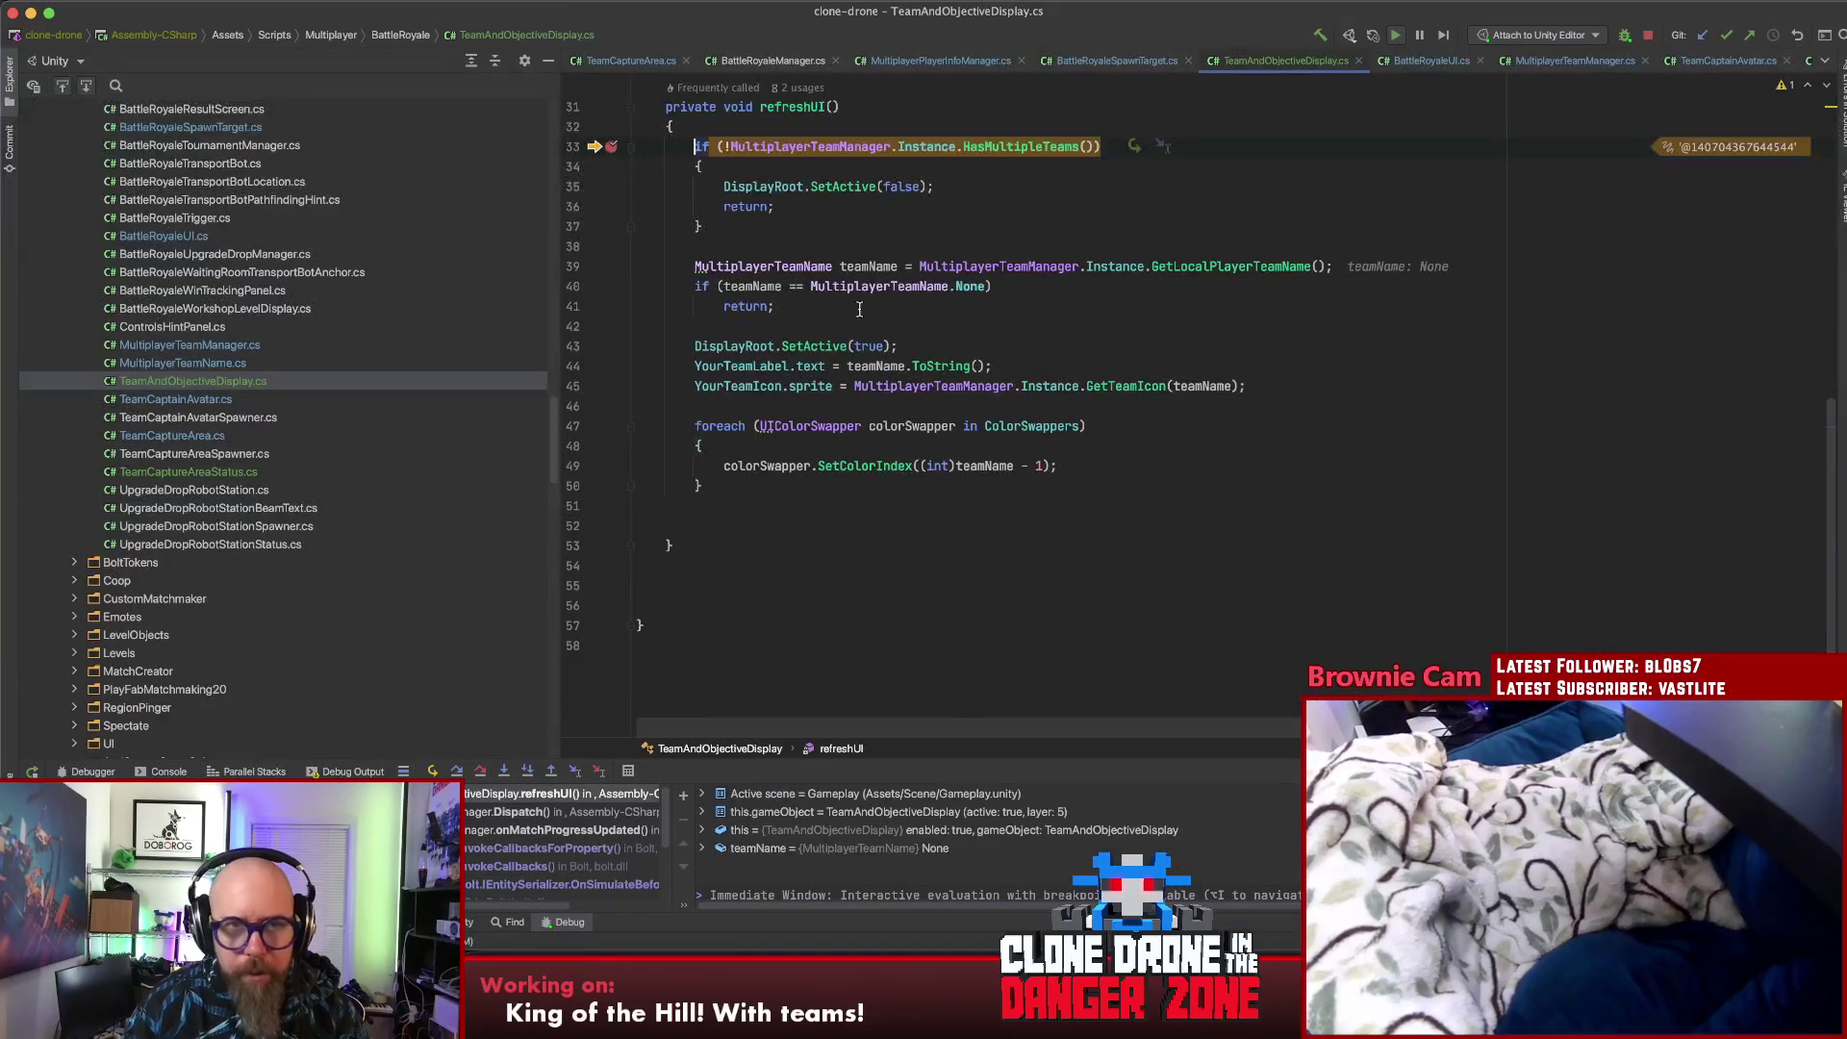
- Step through refreshUI on the next breakpoint hits to the method's end, seeing teamName as None
key(F10)
key(F10)
key(F10)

**WHAT TO PRODUCE:** None of the pictures should be kept; reproduce all the remaining material exactly.

**ANSWER TO THIS TASK:**
- Step through refreshUI on the next breakpoint hits to the method's end, seeing teamName as None
key(F10)
key(F10)
key(F10)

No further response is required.